15/12/2011

Église abbatiale d’Hautecombe

Abbaye-hautecombe--47-.jpgJe voudrais revenir sur le beau décor de l'église abbatiale d'Hautecombe, que j'ai visitée récemment.

On remarque, autour des cénotaphes, de sublimes pleureuses, sortes de fées qui versent des larmes sous leurs capuchons blancs. Elles avaient placé l'âme de ces héros que sont les princes de Savoie sur la Terre, dans des corps humains, et voici qu'elle repartait loin de leur portée: leur tristesse en est forcément infinie, car elles les aimaient, les fées ayant toujours aimé les héros parmi les hommes, puisque par eux seuls elles peuvent gagner le Ciel, étant en quelque sorte bannies dans l'atmosphère terrestre afin d'y accomplir les tâches qui sont les leurs. Qu'elles sont nobles, ces demoiselles qu'accompagnent parfois, dans les ensembles sculptés, des anges qui justement emmènent ou accueillent l'âme de ces princes et ces princesses dans le royaume des cieux!
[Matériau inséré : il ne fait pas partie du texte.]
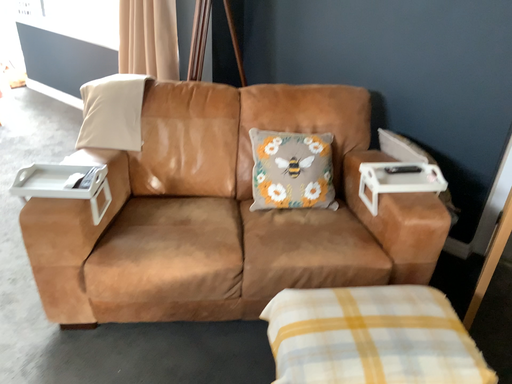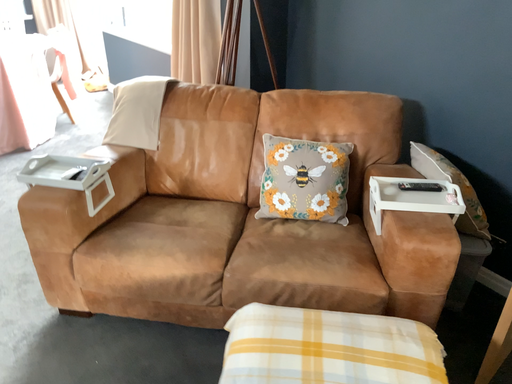
Question: How did the camera likely rotate when shooting the video?

Choices:
 (A) rotated left
 (B) rotated right

Answer: (A)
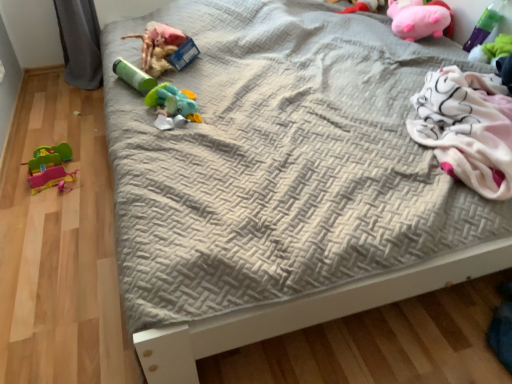
Locate an element on the screen. The height and width of the screenshot is (384, 512). free space in front of rubber duck at left, acting as the first toy starting from the left is located at coordinates (41, 212).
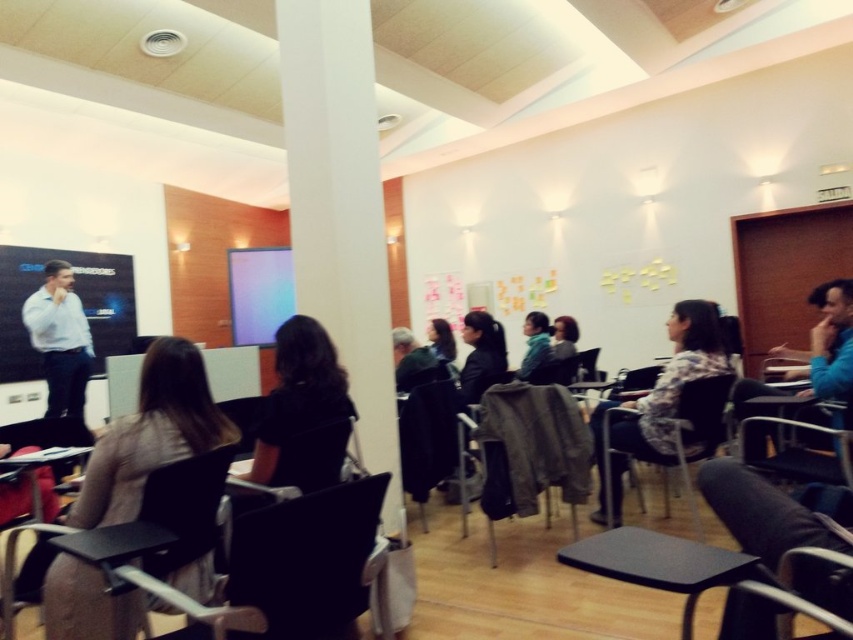
Is wooden chair at center to the left of black hair at center from the viewer's perspective?

Incorrect, wooden chair at center is not on the left side of black hair at center.

Can you confirm if wooden chair at center is positioned to the right of black hair at center?

Yes, wooden chair at center is to the right of black hair at center.

Image resolution: width=853 pixels, height=640 pixels. I want to click on wooden chair at center, so click(x=676, y=436).

What are the coordinates of `wooden chair at center` in the screenshot? It's located at point(676,436).

Is black plastic chair at lower center to the left of black plastic table at lower center from the viewer's perspective?

Yes, black plastic chair at lower center is to the left of black plastic table at lower center.

Can you confirm if black plastic chair at lower center is positioned below black plastic table at lower center?

Yes, black plastic chair at lower center is below black plastic table at lower center.

Does point (252, 586) come farther from viewer compared to point (695, 586)?

Yes, it is behind point (695, 586).

This screenshot has width=853, height=640. Identify the location of black plastic chair at lower center. (303, 566).

Is matte blue screen at center thinner than black hair at center?

In fact, matte blue screen at center might be wider than black hair at center.

Is matte blue screen at center below black hair at center?

No.

This screenshot has height=640, width=853. Describe the element at coordinates (259, 292) in the screenshot. I see `matte blue screen at center` at that location.

Locate an element on the screen. The width and height of the screenshot is (853, 640). matte blue screen at center is located at coordinates (259, 292).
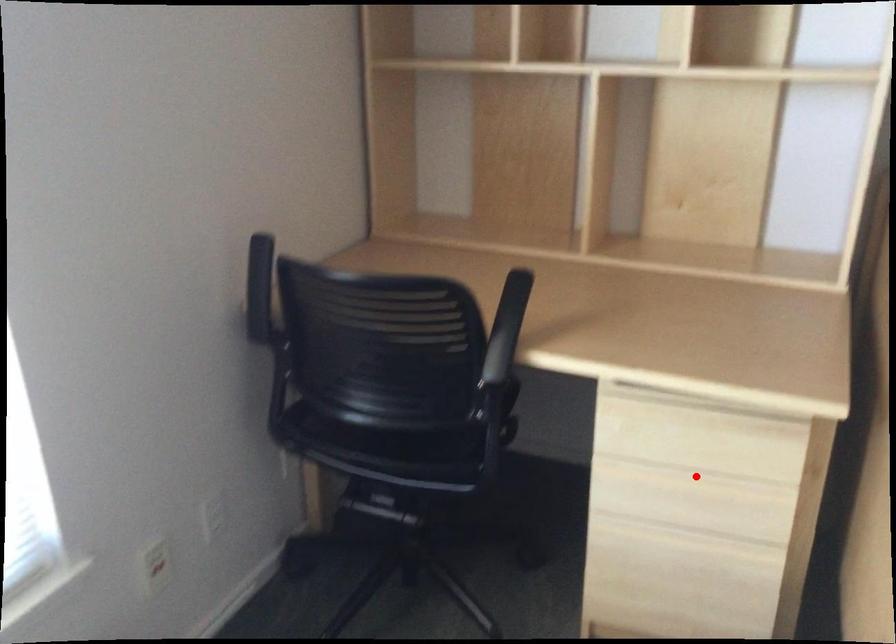
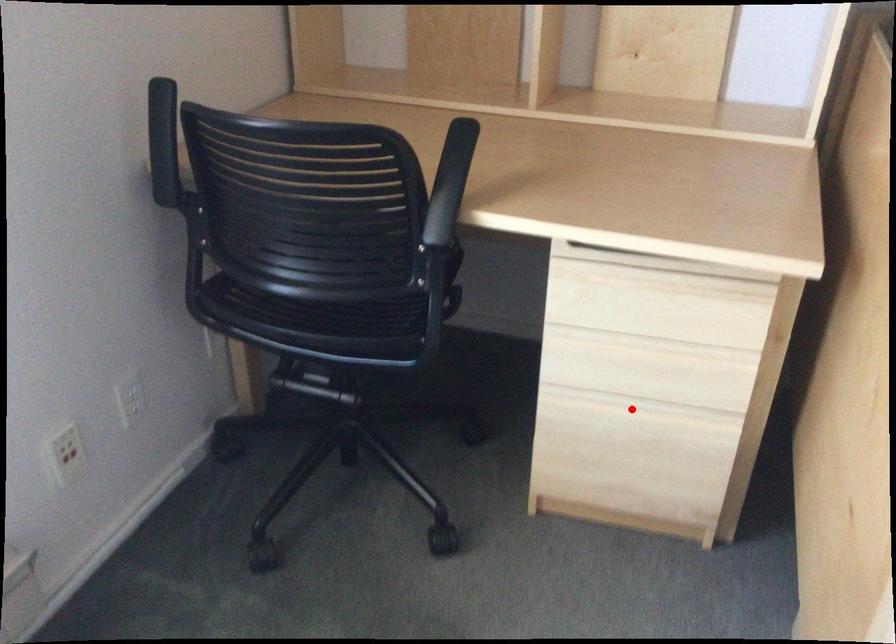
I am providing you with two images of the same scene from different viewpoints. A red point is marked on the first image and another point is marked on the second image. Are the points marked in image1 and image2 representing the same 3D position?

No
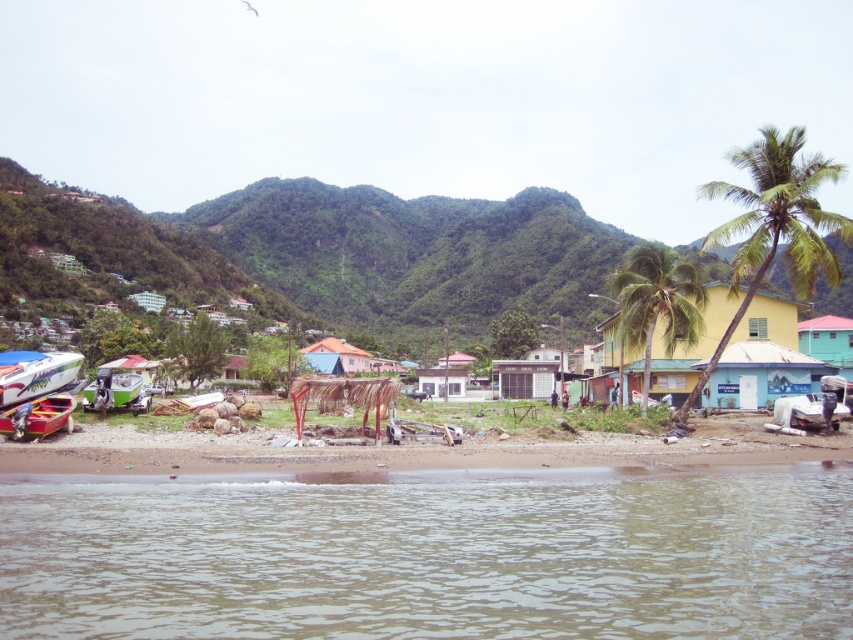
You are planning to store the red plastic boat at lower left inside the blue corrugated metal hut at center. Based on their sizes, will the boat fit inside the hut?

The red plastic boat at lower left is narrower than the blue corrugated metal hut at center, so it should fit inside the hut.

You are a delivery person needing to transport a large package that requires a width of at least 2 meters. You see the red plastic boat at lower left and the green corrugated metal hut at right. Which one can accommodate the package based on their widths?

The green corrugated metal hut at right can accommodate the package since it has a greater width than the red plastic boat at lower left, which is insufficient for the required 2 meters.

You are standing at the edge of the water in this coastal scene. You want to locate the clear water at lower center. According to the coordinates provided, where should you look relative to your position?

The clear water at lower center is located at coordinates point (430,554), which means it is positioned to the right and slightly above your current position at the edge of the water.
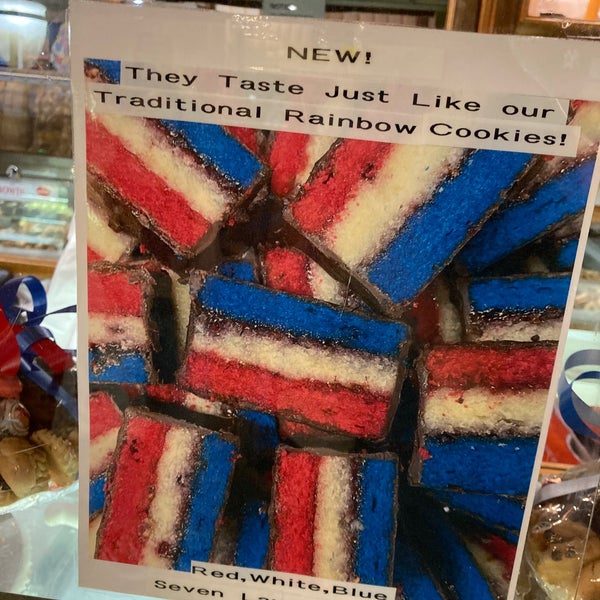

J'aime aussi particulièrement un tableau médiéval, proprement cistercien, exposé dans l'église (et qui n'est pas celui ci-dessous, bien qu'il représente la même onirique scène): il montre quelque chose d'étrange: la sainte Vierge entourée d'anges de feu, et dont le sein nu envoie un rayon doré jusque dans la bouche de saint Bernard de Clairvaux. mod_article504627_1.jpgLa façon dont le symbole est représenté, en mêlant la chair et l'esprit, faisant du lait de Marie divinisée la sagesse mystique à laquelle s'abreuve le fondateur de l'ordre de Cîteaux, est inhabituelle et, dans sa hardiesse, a quelque chose de grandiose. Soudain, il apparaît que, sur le plan mystique, dans l'ordre de l'Esprit, les choses ne sont pas vécues différemment de la manière dont on peut les vivre physiquement, sauf qu'elles ne sont justement pas vécues physiquement. L'ordre naturel a son équivalence sublimée dans l'ordre spirituel. On ne peut pas dire que cela ne rappelle pas certaines images orientales ou mythologiques montrant des héros ou des saints s'unissant à des déesses ou à des fées. Le contact était évidemment rendu chaste par la distance, le rayon lumineux jaillissant du sein de la Vierge sans que celui-ci soit touché, ce qui rappelle qu'il s'agit seulement d'une union spirituelle: on ne peut toucher le corps glorieux de la Sainte par son corps de chair terrestre, impur. Mais le rayon, qui est le lait sacré de la mère universelle, peut, lui, entrer dans la bouche et l'âme de l'homme pieux. La nourriture en est réelle; l'âme en est divinement alimentée. J'ai adoré ce mélange entre le haut et le bas, entre l'esprit et la matière, entre le Ciel et la Terre, l'absence de rupture apparente qu'ont les deux mondes, au sein de l'image, laquelle réunit ces deux mondes, pour donner l'image de l'unité. Le tableau peut être longuement médité. Les anciens moines cisterciens le méditaient longuement, et trouvaient dans l'image une source de chaleur, de lumière.